MATERIAL PROVIDED:
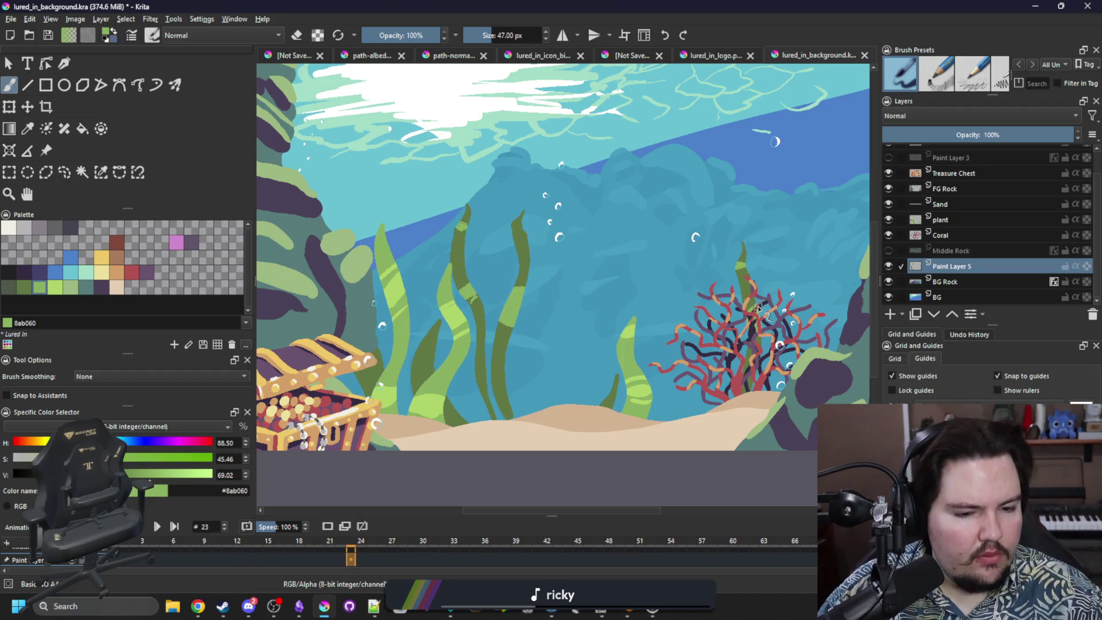
# Show the Middle Rock layer again and switch over to the browser.
pyautogui.scroll(-6, 579, 267)
pyautogui.scroll(1, 675, 263)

ASSIGNED TASK: For the data above, give the number of lines in which the word "pyautogui" appears, and nothing more.

FINAL ANSWER: 2